Our goal with the redesigned Hinge, was to get the largest % of our user base to find success on Hinge. Each month we aimed to get 80% of users receiving a like, 60% of our users receiving a match, and 40% of our users engaged in a two-way conversation:

  • To optimize a breadth of likes, we built a new recommendation algorithm, based on the stable marriage algorithm by Gale Shapley. This ensured that Likes were spread as evenly across the ecosystem as possible.

  • To optimize a breadth of matches, we forced decision making on the Likes list. We got users into a one-at-a-time flow as they decided which inbound Likes they wanted to match with.

  • To optimize a breadth of conversations, we gave people plenty of things to kickstart conversations from — prompts answers, videos, voice memos, relationship intentions, Instagram profile content, and more.

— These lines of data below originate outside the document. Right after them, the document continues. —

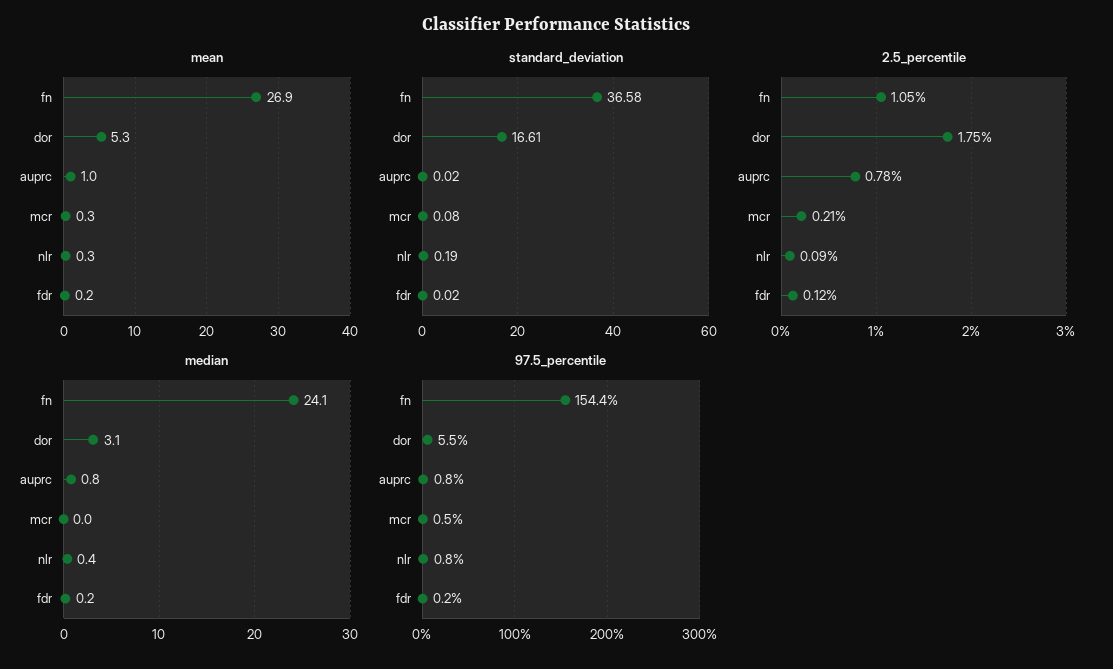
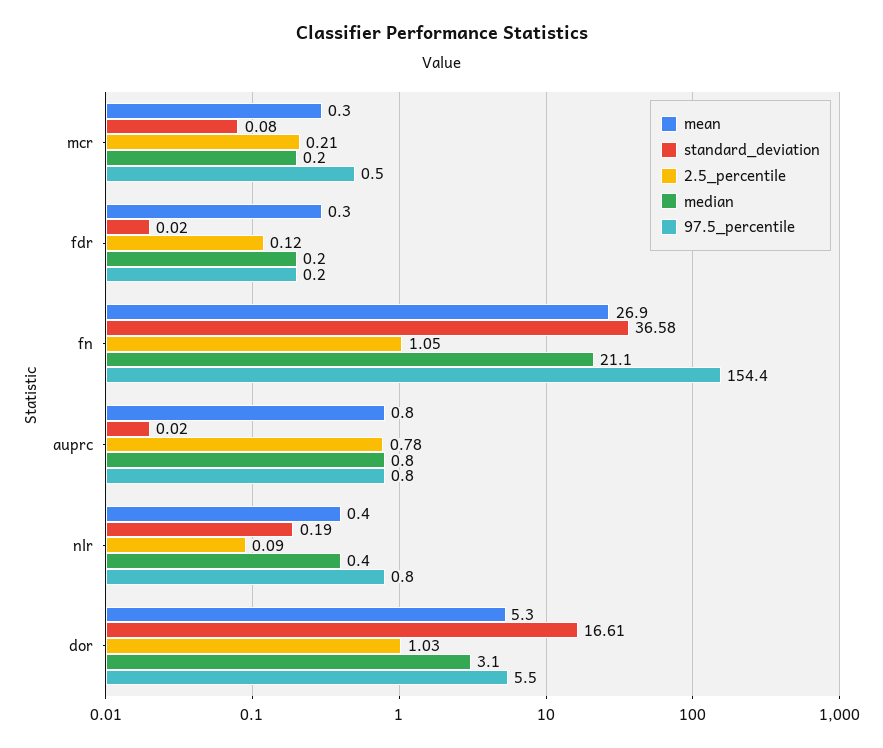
  {
    "mean": {
      "fn": 26.9,
      "dor": 5.3,
-     "auprc": 1,
+     "auprc": 0.8,
      "mcr": 0.3,
-     "nlr": 0.3,
+     "nlr": 0.4,
-     "fdr": 0.2
+     "fdr": 0.3
    },
    "standard_deviation": {
      "fn": 36.58,
      "dor": 16.61,
      "auprc": 0.02,
      "mcr": 0.08,
      "nlr": 0.19,
      "fdr": 0.02
    },
    "2.5_percentile": {
      "fn": 1.05,
-     "dor": 1.75,
+     "dor": 1.03,
      "auprc": 0.78,
      "mcr": 0.21,
      "nlr": 0.09,
      "fdr": 0.12
    },
    "median": {
-     "fn": 24.1,
+     "fn": 21.1,
      "dor": 3.1,
      "auprc": 0.8,
-     "mcr": 0,
+     "mcr": 0.2,
      "nlr": 0.4,
      "fdr": 0.2
    },
    "97.5_percentile": {
      "fn": 154.4,
      "dor": 5.5,
      "auprc": 0.8,
      "mcr": 0.5,
      "nlr": 0.8,
      "fdr": 0.2
    }
  }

We created an environment that surfaced more unique pieces of a person, that yielded more interesting and diverse conversations, which inspired users to chat more.

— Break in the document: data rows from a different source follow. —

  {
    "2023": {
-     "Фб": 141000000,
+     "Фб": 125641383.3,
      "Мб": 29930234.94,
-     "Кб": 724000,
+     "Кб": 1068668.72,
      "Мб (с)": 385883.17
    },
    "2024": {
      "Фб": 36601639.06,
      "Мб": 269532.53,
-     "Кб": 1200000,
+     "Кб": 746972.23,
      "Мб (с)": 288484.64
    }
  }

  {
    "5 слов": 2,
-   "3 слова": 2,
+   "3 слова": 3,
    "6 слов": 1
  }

After about a year of iterating post re-launch, we achieved these metrics.



User retention rate was a big focus area. We strove for 20% day 30 retention. Though of course some churn from Hinge was good churn, due to people meeting significant others, starting relationships, and deleting the app. Funnily enough, deleting the app became the ultimate success metric at Hinge, and its tagline — “Designed to be deleted”.

Guiding Design Principles

Intentionality

Hinge was designed for people who were ready to be more intentional with their dating, and who were ready to find a long-term relationship. We needed to slow people down in the product, to ensure their “signalling” was deliberate and thoughtful, instead of cheap and thoughtless.

Reduce gamification

We avoided gamification tactics commonly employed by swiping apps. We wanted our users to take action based on their genuine romantic interest in another person, not just to get a dopamine hit. We didn’t want Hinge to be addictive.

Human

We wanted the design of profiles to emulate how you might start getting to know someone — discovering the different bits and pieces that make up someone’s personality and lifestyle. Profiles had an almost editorial feel, with an array of ways users could express who they were and what they were looking for.

Simplicity

Fundamentally Hinge had to be simple to navigate and use if it was to be adopted by the masses.

Results

After years of iterating, Hinge became the fastest growing dating app in the US, Canada, UK, and Australia. Hinge has engineered more than 32M romantic meetups since its launch. Hinge was acquired by Match Group in 2018, and generates ~$400M in annual revenue today.

Technical Achievements

We patented the ‘We Met’ feature, which was designed to check in on how users' dates are going IRL. After exchanging phone numbers with a Match, Hinge follows up to hear how the date went so they can make better recommendations in the future.

Visual Language

We used a thick black line throughout Hinge’s visual identity — including within the wordmark, illustrations, iconography, and loading animations. The line represented the journey that is using Hinge, dating, building new connections, and forming relationships. Branded illustrations and animations were used throughout the product experience, and were designed to bring a sense of lightheartedness and optimism to a process that can be daunting. I loved playing on the tagline 'Designed to be Deleted'. The representation of different ethnicities, body types, abilities, and backgrounds was really important. Creating an animation system for all interactions was really important for maintaining a consistent tone. Animations were designed to feel snappy, but not overwhelming or frantic.

Art Direction

Photography and videography is notoriously difficult to pull off well in the dating category. We avoided cheesy couples’ photos, and instead captured the micro moments of real, every-day couples in the early stages of dating.